** START OF Provided text **

Source: U.S. Energy Information Administration.

Renewable generators such as wind and solar often have significant variability in their output over the course of the day. Concentrating solar plants can store solar heat in an oil or molten salt, allowing them to continue generating power through cloud passage or after the sun sets. In most locations, wind resources are more available overnight, when demand is low. Storage facilities might store wind-generated electricity overnight, when the wind is most available, and release electricity when demand is higher—time-shifting the supply to meet the demand.

Pumped hydroelectric is the most prevalent energy management storage technology, with 22 gigawatts (GW) of capacity installed in the United States. Other technologies are also in use. Compressed air technology uses low-cost electricity to store pressurized air underground, and then releases that pressure later to support the operation of a combustion turbine. Some batteries, particularly flow batteries (based on liquid rather than solid chemistries), have the characteristics needed for energy management. The Department of Energy’s Energy Storage Database currently lists four demonstration-type flow battery-based projects (as of April 2012). Thermal energy storage often takes the form of chilling or heating large amounts of water (or another heat transfer medium) overnight for use during the day.

The value proposition for energy management technologies can often be made based on the opportunity to take advantage of daily price variations. However, available technologies are limited at the utility-scale and costs can be high.

** END OF Provided text **

Requests -
#1 Summarize the passage on energy storage in two sentences.
#2 Copy word for word the stretch of the passage on energy storage from "Source: U.S. Energy Information" through "meet the demand.".

** START OF Records shown **

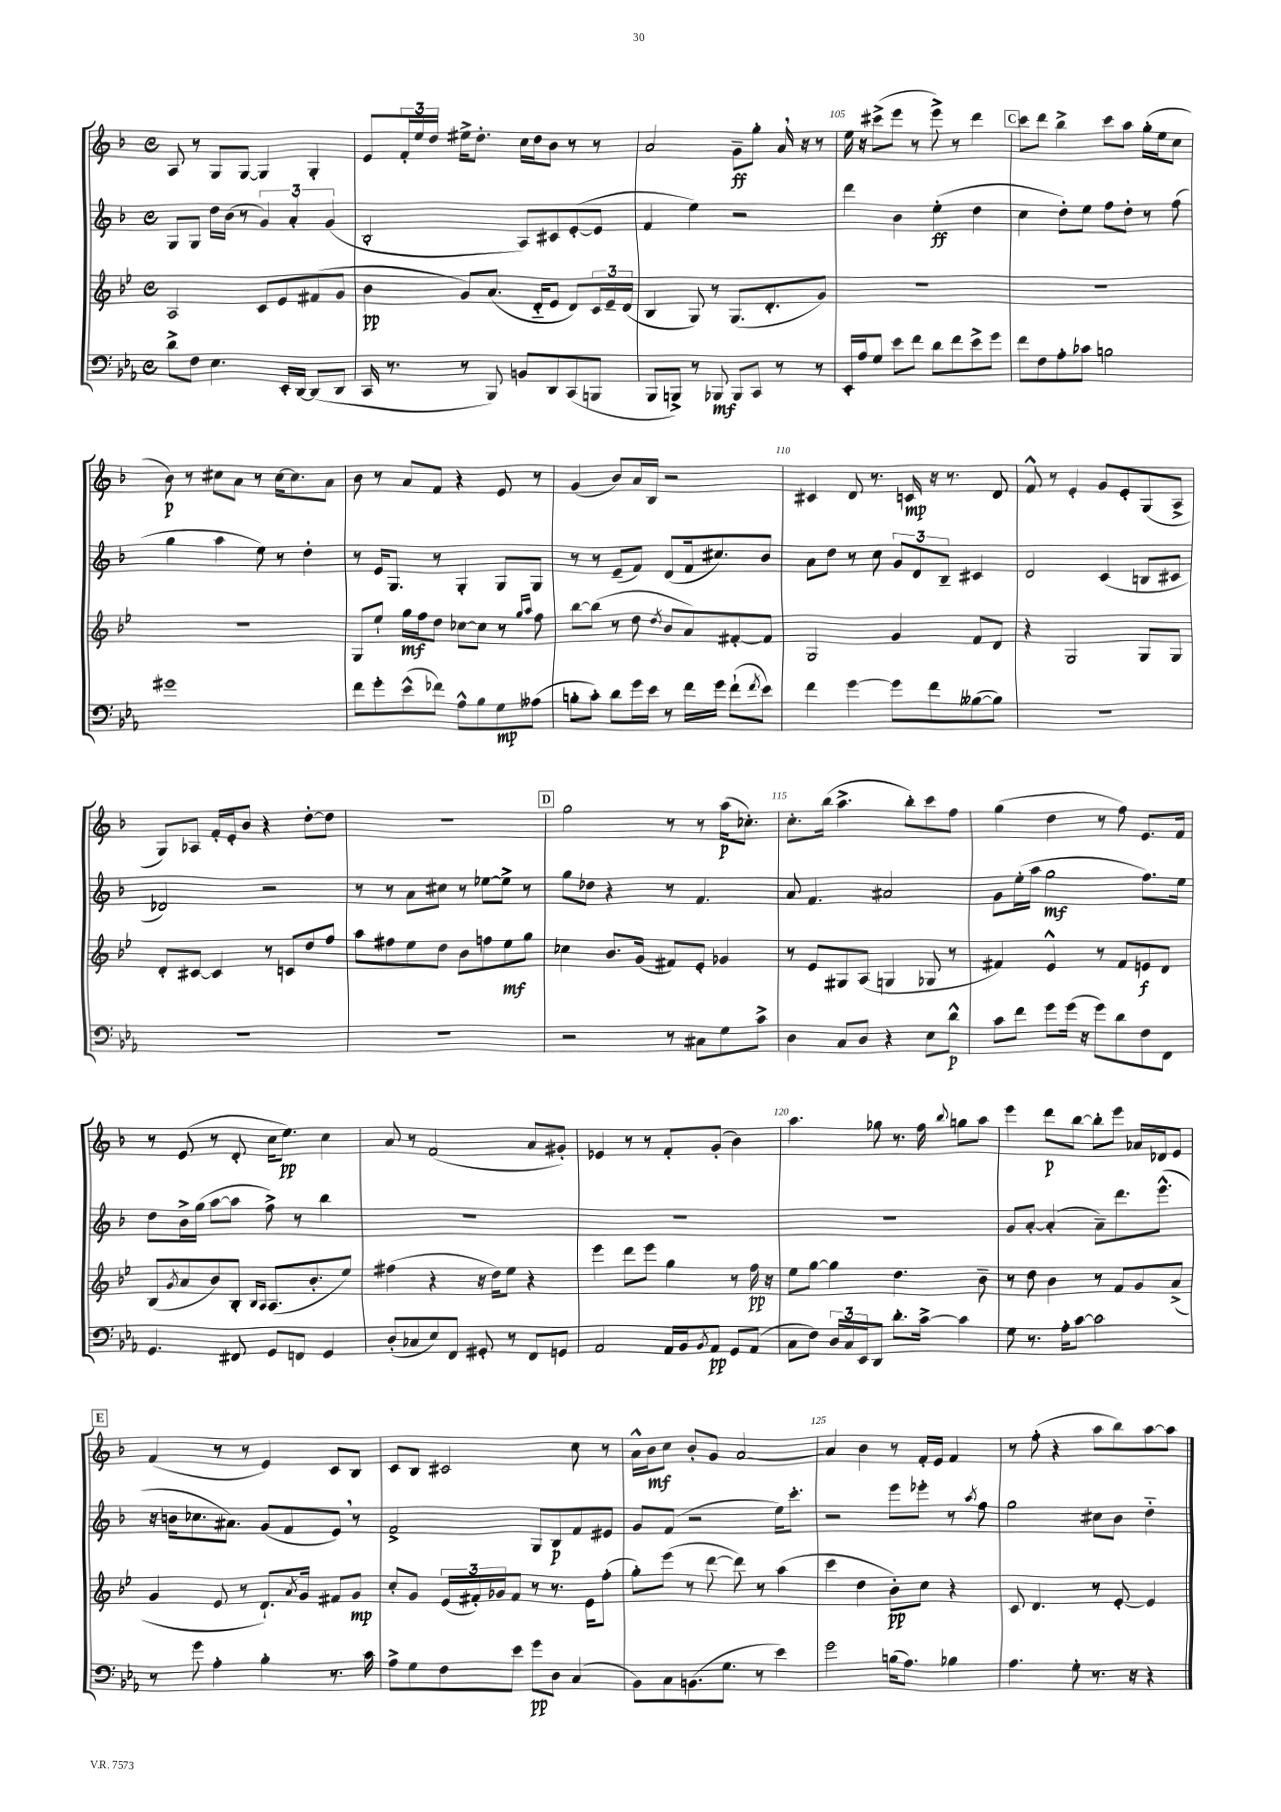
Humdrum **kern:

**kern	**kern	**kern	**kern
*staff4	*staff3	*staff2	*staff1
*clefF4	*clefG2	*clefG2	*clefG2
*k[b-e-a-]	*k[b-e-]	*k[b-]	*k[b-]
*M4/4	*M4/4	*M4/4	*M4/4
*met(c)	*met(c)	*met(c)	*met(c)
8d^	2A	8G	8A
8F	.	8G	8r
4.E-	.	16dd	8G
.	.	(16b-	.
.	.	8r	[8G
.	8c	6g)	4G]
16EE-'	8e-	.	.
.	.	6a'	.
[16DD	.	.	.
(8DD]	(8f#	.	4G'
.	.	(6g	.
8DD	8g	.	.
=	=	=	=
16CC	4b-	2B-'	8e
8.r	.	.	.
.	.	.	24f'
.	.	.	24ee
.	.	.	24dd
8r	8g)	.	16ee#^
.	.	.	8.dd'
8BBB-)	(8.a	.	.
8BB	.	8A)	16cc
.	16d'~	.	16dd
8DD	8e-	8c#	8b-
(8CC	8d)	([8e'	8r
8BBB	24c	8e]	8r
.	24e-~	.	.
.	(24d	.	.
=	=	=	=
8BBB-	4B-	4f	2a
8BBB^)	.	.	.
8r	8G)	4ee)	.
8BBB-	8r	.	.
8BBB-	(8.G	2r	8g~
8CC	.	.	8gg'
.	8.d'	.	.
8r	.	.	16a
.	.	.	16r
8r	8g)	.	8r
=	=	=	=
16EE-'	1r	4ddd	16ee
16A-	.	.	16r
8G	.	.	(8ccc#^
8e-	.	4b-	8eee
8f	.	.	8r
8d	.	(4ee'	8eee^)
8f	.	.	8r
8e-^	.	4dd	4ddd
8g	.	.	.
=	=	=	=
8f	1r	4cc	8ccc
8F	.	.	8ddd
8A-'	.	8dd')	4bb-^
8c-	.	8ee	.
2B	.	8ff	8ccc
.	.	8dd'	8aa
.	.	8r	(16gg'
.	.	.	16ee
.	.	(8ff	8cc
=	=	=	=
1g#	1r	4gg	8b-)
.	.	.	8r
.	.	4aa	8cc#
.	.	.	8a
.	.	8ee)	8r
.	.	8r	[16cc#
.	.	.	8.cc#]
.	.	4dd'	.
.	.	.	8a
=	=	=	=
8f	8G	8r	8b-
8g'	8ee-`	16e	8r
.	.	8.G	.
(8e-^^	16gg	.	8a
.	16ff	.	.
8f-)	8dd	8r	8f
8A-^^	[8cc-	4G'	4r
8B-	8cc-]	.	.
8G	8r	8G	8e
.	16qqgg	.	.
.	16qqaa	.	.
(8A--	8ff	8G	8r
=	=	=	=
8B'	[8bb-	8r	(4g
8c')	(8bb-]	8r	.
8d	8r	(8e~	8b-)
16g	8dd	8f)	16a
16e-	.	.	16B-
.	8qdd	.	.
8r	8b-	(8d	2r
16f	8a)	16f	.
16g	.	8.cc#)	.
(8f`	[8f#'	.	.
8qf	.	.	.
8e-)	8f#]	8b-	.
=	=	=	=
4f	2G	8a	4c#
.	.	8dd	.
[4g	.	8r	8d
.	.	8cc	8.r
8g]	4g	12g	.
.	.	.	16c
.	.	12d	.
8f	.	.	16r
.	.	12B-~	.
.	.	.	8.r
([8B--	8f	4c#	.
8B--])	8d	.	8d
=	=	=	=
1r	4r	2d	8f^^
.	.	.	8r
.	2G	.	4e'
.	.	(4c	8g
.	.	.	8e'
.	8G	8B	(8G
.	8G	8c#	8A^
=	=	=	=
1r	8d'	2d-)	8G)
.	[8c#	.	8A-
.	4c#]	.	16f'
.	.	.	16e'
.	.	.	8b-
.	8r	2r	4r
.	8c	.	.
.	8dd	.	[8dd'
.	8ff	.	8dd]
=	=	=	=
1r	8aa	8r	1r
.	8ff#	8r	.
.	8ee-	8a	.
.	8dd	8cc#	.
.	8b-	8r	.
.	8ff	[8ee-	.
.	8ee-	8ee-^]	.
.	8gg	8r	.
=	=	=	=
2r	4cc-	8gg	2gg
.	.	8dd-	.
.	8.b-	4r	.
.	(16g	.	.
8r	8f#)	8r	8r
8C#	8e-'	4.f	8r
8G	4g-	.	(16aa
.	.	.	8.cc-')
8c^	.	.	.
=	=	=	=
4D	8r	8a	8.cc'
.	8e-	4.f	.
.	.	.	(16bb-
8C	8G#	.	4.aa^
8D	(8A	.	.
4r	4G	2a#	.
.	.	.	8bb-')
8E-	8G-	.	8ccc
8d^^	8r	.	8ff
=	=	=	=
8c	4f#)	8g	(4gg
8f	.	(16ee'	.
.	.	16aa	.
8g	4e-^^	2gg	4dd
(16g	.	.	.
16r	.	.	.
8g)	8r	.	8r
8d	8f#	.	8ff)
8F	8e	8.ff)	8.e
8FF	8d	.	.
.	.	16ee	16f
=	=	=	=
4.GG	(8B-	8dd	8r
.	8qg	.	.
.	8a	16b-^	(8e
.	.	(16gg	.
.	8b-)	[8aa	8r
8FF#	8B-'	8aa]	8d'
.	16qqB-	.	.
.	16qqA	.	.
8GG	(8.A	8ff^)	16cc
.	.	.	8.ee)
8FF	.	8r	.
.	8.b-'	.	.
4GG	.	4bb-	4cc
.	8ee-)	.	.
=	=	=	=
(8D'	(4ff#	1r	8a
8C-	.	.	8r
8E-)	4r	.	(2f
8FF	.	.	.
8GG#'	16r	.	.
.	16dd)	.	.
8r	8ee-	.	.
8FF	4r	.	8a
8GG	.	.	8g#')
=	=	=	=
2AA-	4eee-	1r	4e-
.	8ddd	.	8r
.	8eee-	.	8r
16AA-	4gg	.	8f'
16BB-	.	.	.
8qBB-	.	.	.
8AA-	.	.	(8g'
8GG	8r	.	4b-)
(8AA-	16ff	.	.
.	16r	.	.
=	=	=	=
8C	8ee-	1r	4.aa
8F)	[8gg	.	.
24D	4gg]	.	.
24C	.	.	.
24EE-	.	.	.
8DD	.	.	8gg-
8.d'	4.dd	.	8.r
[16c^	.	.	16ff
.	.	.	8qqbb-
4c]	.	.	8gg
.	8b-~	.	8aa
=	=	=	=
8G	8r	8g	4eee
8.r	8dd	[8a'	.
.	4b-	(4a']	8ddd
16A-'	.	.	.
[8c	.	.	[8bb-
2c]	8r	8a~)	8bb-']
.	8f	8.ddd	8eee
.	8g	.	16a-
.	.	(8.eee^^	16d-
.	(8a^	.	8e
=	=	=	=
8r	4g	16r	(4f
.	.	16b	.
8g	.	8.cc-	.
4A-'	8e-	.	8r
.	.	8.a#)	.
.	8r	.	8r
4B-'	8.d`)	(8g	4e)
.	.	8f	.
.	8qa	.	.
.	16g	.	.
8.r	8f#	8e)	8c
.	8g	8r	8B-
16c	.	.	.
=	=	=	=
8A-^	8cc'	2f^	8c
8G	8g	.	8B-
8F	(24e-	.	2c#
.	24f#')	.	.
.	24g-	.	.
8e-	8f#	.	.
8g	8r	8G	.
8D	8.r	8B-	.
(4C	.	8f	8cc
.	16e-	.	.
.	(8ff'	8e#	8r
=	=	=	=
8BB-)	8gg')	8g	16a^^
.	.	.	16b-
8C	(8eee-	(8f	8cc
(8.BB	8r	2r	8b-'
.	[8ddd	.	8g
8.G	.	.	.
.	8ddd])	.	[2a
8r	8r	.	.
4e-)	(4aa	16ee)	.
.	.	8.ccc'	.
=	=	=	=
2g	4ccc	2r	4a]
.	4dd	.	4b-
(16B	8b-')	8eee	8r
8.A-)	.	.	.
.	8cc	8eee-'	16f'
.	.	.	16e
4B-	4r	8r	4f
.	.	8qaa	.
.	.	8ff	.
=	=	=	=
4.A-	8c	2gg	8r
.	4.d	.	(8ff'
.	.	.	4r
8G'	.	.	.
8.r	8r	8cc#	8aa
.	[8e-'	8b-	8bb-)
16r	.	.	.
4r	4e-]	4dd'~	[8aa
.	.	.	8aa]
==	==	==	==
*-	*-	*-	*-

** END OF Records shown **
** START OF Records shown **

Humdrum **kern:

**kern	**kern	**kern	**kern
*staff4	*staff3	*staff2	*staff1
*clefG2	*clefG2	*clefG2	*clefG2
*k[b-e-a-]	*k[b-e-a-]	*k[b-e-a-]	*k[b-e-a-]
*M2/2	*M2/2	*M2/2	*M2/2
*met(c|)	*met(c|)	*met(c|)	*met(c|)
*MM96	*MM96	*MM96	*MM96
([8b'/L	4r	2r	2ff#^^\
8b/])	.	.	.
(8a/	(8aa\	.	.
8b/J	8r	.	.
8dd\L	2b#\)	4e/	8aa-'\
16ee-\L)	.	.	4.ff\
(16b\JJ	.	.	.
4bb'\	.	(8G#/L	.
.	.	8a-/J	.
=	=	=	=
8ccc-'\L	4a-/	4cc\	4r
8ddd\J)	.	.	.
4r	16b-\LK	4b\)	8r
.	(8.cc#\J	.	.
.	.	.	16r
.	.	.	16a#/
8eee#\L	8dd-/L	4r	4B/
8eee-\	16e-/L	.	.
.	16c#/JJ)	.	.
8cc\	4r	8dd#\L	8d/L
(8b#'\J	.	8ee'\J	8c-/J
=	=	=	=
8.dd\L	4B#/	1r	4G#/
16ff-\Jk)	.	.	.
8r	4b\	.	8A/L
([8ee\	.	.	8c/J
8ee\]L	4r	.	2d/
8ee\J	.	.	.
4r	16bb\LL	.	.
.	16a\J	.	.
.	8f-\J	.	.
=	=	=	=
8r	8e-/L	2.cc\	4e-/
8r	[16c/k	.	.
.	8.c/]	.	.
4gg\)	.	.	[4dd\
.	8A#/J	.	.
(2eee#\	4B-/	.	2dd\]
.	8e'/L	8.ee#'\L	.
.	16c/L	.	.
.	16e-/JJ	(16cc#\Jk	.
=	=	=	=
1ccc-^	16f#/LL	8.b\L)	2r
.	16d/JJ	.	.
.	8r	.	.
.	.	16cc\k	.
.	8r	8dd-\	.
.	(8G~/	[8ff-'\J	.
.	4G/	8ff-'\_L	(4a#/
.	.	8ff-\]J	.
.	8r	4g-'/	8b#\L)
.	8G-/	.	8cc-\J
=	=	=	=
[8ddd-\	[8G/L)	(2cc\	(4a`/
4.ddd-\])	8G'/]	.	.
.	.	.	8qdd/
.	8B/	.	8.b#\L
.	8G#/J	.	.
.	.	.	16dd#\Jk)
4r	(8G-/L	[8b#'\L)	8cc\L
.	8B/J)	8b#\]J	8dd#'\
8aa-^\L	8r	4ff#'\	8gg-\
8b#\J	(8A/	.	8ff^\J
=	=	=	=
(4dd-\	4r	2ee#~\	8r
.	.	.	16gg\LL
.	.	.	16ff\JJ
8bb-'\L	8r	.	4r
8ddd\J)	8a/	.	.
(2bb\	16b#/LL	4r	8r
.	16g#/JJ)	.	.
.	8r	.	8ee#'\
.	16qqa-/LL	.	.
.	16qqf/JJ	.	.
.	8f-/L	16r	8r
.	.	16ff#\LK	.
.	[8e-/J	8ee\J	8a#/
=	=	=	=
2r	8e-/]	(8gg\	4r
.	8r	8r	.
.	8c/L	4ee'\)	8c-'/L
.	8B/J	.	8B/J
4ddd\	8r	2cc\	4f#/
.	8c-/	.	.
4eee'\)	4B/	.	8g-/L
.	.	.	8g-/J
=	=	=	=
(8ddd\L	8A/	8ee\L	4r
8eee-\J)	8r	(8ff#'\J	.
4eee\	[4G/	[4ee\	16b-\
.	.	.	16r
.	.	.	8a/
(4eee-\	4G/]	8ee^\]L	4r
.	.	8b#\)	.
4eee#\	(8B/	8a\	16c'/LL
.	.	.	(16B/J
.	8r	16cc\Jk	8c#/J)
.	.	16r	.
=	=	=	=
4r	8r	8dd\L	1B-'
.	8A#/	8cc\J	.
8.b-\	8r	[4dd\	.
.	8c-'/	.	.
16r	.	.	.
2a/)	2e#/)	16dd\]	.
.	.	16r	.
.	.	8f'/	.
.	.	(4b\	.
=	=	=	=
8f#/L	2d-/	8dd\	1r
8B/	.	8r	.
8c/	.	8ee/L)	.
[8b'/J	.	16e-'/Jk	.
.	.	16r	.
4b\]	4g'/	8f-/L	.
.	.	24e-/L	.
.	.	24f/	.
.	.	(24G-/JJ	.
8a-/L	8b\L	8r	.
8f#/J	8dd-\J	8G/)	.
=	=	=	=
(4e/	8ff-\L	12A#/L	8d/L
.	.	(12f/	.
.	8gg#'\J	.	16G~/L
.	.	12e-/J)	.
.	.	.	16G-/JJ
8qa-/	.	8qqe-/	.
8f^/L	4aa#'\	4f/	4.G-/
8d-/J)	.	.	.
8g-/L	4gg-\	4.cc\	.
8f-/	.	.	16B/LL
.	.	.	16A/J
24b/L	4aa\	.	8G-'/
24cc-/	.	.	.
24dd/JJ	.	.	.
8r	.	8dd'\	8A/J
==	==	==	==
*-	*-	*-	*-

** END OF Records shown **

Worked answers -
#1 Because wind and solar output varies over the course of the day, storage lets generators keep supplying power or shift supply to times of higher demand, as when concentrating solar plants store heat or facilities hold overnight wind electricity for later release. Pumped hydroelectric, with 22 GW installed in the United States, is the most prevalent energy management storage technology, and compressed air, some flow batteries, and thermal storage are also used, though utility-scale options are limited and costs can be high.

#2
Source: U.S. Energy Information Administration.

Renewable generators such as wind and solar often have significant variability in their output over the course of the day. Concentrating solar plants can store solar heat in an oil or molten salt, allowing them to continue generating power through cloud passage or after the sun sets. In most locations, wind resources are more available overnight, when demand is low. Storage facilities might store wind-generated electricity overnight, when the wind is most available, and release electricity when demand is higher—time-shifting the supply to meet the demand.